Gonzalo Lardies, senior equity fund manager at Andbank:

“A new environment of uncertainty is now emerging, but the market had already partially priced in this situation on Friday. So unless things get worse, the impact shouldn’t be very big. The risk is that the situation escalates and there is infection in the region.”

Alfonso Benito, Chief Investment Officer at Dunas Capital:

“Given the way Israel has defended its air shield, I would not expect a sharp decline. We should see a rebound in defense contractors, oil and gas, while airlines could decline. Bonds will rise, but I don’t think excessively. Investors could use this to partially correct the increases of the last few months.”

Diego Fernandez, Chief Investment Officer at A&G Banco:

“I expect risk assets to trade lower at the open and we will be patient with buying. Seasonally more difficult months are beginning.”

Joachim Klement, a strategist at Liberum:

“The response will depend heavily on Israel’s response today and whether the US succeeds in containing Benjamin Netanyahu.”

“In the next few days, stock markets will focus on the geopolitical situation and not on the actions of central banks or the strong economy in the US. Therefore, we expect the rally to stall until there is more clarity as the Iran-Israel situation calms down. If there is a violent war between Israel and Iran, the rally will stall for longer.”

Mark Matthews, strategist at Bank Julius Baer in Singapore:

“The good thing is that Iran warned of the attack in good time. Military analysts say this was done in a way that minimized casualties. I don’t understand why this would cause the Fed’s interest rate expectations to fall more or the price of oil to rise sharply. Iran is trying to defuse this, as is the USA. The key lies in Israel’s response and then Iran’s response to it. If Israel carries out a de-escalatory attack and then the Iranians carry out an even more de-escalatory attack, then it’s over.”

Geoff Yu, senior EMEA strategist at BNY Mellon in London:

“There is scope for further dollar accumulation, even with recent purchases following the CPI data. Our clients remain overweight the euro, the Canadian dollar and some high-interest currencies such as the Mexican peso, so we would look for a rotation in favor of the dollar here.”

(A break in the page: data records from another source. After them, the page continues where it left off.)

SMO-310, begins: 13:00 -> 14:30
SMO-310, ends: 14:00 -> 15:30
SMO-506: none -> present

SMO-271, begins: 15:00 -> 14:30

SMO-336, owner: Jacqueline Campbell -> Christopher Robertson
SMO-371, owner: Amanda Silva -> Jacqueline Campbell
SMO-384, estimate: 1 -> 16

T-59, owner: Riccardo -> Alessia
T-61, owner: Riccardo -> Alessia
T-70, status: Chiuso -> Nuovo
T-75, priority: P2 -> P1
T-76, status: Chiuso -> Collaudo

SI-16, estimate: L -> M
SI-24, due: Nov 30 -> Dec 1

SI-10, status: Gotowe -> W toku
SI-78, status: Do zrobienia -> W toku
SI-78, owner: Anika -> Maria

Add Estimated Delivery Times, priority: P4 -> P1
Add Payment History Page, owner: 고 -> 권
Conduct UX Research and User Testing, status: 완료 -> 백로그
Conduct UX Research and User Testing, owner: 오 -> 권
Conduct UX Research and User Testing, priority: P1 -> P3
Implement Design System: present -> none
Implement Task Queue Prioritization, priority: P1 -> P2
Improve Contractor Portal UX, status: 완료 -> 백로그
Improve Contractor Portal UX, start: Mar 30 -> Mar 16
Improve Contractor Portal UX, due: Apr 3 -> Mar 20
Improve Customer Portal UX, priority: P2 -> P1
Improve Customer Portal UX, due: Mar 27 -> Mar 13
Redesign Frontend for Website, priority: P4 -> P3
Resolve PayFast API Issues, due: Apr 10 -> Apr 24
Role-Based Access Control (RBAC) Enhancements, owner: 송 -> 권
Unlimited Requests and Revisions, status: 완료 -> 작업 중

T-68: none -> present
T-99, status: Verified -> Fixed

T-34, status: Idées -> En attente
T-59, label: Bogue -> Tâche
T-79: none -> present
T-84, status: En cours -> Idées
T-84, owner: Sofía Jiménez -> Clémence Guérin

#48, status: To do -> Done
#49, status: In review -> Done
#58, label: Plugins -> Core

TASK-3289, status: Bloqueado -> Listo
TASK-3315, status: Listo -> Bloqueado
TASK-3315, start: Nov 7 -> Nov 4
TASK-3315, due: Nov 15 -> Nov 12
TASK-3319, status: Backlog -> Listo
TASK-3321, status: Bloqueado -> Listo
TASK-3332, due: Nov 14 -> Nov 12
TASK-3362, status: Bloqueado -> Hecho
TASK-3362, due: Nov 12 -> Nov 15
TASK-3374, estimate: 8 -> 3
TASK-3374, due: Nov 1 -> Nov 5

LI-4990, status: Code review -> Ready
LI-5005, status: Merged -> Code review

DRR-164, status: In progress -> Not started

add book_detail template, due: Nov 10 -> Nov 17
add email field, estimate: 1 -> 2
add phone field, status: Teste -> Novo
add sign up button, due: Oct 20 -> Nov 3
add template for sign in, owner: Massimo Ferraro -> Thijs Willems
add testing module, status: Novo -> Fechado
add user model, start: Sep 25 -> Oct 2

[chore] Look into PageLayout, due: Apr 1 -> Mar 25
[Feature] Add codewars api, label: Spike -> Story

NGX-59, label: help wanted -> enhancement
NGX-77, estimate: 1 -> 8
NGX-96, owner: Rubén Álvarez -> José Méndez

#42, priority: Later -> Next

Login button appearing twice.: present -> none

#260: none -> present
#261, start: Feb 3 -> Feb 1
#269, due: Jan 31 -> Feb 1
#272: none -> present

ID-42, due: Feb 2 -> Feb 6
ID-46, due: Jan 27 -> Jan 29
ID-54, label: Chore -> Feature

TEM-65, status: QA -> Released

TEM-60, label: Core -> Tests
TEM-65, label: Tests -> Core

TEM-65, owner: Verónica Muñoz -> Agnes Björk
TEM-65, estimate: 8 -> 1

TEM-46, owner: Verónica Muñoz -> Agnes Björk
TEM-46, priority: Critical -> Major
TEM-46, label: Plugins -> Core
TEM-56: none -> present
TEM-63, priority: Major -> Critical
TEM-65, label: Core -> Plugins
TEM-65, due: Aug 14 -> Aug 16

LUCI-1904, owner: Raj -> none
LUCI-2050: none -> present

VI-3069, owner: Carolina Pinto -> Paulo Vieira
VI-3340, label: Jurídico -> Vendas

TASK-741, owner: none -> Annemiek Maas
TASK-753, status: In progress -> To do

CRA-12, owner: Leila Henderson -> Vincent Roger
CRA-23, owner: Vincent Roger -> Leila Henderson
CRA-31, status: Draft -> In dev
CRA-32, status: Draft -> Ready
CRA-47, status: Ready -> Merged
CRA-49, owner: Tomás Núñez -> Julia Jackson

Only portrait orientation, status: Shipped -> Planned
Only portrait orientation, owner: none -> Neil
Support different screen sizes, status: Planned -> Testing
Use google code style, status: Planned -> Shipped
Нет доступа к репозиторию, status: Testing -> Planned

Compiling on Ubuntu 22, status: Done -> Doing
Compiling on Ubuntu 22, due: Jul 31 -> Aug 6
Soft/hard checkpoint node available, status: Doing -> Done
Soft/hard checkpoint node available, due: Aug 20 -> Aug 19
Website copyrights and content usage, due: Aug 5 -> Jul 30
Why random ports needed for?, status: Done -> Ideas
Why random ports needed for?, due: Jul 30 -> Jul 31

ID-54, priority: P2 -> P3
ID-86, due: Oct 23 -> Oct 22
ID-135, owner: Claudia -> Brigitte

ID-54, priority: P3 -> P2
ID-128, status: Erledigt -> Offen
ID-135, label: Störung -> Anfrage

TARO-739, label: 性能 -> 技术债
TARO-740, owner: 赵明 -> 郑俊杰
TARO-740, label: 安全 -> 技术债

Neil Shearing, chief economist at Capital Economics in London:

“We feel that events in the Middle East will provide further reason for the Fed to take a more cautious approach to rate cuts, but they will not deter it from a full cut. We expect the first move in September. And assuming energy prices don’t spike over the next month, we expect both the ECB and BOE to cut rates in June.”

– With support from Macarena Muñoz, Allegra Catelli, Alice Gledhill and Anthony Di Paola.